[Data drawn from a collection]
┄┄┄┄┄┄┄┄┄┄
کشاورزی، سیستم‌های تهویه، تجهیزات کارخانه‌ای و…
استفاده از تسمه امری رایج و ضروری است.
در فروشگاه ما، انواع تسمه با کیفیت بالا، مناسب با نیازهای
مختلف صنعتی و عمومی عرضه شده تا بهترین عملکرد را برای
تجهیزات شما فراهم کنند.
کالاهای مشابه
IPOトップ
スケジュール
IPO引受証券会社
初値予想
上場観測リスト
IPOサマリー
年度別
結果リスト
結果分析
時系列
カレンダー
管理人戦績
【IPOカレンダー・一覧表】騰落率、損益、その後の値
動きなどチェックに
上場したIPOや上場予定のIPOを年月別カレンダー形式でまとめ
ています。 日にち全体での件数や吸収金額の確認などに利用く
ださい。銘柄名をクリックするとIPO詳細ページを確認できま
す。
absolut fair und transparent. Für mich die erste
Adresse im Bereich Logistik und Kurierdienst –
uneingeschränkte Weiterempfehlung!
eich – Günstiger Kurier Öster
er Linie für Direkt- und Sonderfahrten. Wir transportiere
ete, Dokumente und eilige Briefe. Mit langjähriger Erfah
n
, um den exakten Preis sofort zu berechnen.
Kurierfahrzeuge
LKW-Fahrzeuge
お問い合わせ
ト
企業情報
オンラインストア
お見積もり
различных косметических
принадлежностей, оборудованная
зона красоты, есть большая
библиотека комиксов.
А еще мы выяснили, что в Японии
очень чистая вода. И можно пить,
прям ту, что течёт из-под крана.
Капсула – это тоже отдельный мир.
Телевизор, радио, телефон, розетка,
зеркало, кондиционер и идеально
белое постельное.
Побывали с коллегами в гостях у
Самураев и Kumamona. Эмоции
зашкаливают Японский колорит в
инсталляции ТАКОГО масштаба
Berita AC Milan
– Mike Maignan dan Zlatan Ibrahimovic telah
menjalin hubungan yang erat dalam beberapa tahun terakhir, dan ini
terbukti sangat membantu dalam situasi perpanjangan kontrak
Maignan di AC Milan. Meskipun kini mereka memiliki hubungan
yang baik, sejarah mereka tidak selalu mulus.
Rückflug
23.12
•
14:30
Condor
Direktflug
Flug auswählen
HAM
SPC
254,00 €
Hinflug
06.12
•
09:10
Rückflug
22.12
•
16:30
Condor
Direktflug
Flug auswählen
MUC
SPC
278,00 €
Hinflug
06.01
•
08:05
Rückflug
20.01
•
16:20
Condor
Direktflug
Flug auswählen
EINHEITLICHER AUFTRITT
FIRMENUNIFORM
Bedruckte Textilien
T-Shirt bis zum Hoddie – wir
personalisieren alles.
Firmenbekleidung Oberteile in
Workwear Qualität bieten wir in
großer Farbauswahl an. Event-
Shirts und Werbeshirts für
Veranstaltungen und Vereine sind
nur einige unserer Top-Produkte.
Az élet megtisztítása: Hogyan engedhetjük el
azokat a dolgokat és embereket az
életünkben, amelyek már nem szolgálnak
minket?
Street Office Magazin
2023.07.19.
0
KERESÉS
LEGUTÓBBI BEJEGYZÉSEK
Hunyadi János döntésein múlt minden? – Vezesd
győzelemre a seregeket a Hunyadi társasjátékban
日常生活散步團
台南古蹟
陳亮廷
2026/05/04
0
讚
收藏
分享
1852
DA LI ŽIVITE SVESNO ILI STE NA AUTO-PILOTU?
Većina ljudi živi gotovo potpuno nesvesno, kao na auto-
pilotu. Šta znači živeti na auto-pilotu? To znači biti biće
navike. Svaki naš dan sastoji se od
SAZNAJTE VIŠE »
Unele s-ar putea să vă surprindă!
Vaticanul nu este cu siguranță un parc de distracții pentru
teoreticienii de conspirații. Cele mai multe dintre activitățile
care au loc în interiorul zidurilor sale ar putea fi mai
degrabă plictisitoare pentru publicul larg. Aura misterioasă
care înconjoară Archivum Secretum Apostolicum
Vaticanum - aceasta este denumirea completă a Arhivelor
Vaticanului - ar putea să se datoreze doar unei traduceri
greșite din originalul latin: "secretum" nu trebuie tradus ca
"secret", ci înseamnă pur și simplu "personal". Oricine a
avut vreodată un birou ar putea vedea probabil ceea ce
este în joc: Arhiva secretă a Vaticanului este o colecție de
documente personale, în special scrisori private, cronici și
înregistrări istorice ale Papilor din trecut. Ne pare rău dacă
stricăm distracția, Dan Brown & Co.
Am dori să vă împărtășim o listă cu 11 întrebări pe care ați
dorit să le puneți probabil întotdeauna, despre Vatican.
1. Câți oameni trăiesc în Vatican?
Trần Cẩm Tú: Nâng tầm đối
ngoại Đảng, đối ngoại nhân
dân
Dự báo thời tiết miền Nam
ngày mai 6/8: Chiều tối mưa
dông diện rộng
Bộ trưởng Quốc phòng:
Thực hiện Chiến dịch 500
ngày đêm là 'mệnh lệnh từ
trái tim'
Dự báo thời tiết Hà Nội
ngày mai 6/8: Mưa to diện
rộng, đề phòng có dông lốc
┄┄┄┄┄┄┄┄┄┄
### Required action
Pick out every line in the entries above that contains the string "Hunyadi", matching its case exactly.

### Result below
Hunyadi János döntésein múlt minden? – Vezesd
győzelemre a seregeket a Hunyadi társasjátékban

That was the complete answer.